GIVEN PASSAGE:
-- Opening Marker --



-The Fix: Harry Reid and Mitch McConnell don’t get along. That’s a major hurdle to a fiscal deal- Here’s one of the worst kept secrets in Washington: The two men tasked with finding a solution to the government shutdown and the looming debt ceiling deadline over the next few days don’t like each other all that much. Senate Majority Leader Harry Reid (Nev.) and Senate Minority Leader Mitch McConnell (Ky.) may well hold the fiscal future of the country in their hands right everyone involved in the shutdown/debt ceiling talks now acknowledges that the other attempts to craft a solution — including by House Speaker John Boehner (R-Ohio) and the White House — have fallen apart. But, for the same reason we were always skeptical that Boehner and President Obama would find a way to a deal — they don’t trust one another and have little to no relationship — there’s reason to be skeptical about whether Reid and McConnell can negotiate a compromise, report Chris Cillizza and Sean Sullivan.


-Some say bitter rift between McConnell and Reid could endanger a deal- When Washington is in crisis and every other option has fallen to pieces — whether on rescuing Wall Street, rewriting national security rules or agreeing on a budget — Senate Majority Leader Harry M. Reid (D-Nev.) and Minority Leader Mitch McConnell (R-Ky.) are usually the ones who put it all back together. But if the two wily 70-somethings who are trying to resolve the current crisis make a deal once again, they will do so despite an increasingly bitter and distant relationship that some say is so fraught with animosity that it endangers their talks, reports Paul Kane.


-Capital Business: As economic uncertainty looms, consumers and businesses save more money- Consumers and businesses in the Washington area are saving more money as economic uncertainty continues to loom over the region. Deposits at eight of the Washington area’s 10 largest banks rose in the past year, according to data released by the Federal Deposit Insurance Corp. “All this shutdown talk — and of course the actual shutdown now — may have incentivized people, particularly government employees and contractors, to be a little bit more cautious and have more cash on hand,” said Bert Ely, principal of Ely & Co., a financial consulting firm in Alexandria, reports Abha Bhattarai.

-- Closing Marker --

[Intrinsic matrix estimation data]
-- Opening Marker --

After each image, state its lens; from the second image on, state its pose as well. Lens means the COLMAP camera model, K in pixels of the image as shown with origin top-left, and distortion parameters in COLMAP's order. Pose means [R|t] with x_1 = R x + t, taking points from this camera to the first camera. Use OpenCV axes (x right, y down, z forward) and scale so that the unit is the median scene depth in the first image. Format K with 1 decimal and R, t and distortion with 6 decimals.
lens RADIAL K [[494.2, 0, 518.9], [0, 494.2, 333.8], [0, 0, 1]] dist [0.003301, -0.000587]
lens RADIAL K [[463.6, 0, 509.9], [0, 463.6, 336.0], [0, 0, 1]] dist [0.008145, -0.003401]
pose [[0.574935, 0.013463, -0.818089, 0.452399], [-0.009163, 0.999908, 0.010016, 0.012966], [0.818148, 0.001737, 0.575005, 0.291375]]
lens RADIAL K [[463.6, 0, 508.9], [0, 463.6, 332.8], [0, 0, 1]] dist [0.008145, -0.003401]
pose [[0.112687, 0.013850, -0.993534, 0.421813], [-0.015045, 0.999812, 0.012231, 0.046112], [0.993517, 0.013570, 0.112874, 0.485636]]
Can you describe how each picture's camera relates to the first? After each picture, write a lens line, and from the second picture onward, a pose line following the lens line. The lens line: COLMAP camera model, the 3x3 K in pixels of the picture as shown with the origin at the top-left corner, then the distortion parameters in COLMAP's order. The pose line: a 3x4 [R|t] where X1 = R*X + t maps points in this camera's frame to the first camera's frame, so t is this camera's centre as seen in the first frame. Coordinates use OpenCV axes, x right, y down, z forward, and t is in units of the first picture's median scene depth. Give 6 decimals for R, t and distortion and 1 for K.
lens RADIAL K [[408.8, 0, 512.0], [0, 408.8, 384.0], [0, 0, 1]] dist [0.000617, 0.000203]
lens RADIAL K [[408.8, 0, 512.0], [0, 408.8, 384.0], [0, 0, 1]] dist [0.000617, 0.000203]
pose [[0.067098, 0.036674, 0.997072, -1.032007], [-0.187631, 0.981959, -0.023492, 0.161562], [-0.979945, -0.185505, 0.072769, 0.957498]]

-- Closing Marker --

Rewrite the stretch of the news roundup from "-Capital Business: As" through "reports Abha Bhattarai.", putting "lenders" in place of "banks".

COMPLETED TASK:
-Capital Business: As economic uncertainty looms, consumers and businesses save more money- Consumers and businesses in the Washington area are saving more money as economic uncertainty continues to loom over the region. Deposits at eight of the Washington area’s 10 largest lenders rose in the past year, according to data released by the Federal Deposit Insurance Corp. “All this shutdown talk — and of course the actual shutdown now — may have incentivized people, particularly government employees and contractors, to be a little bit more cautious and have more cash on hand,” said Bert Ely, principal of Ely & Co., a financial consulting firm in Alexandria, reports Abha Bhattarai.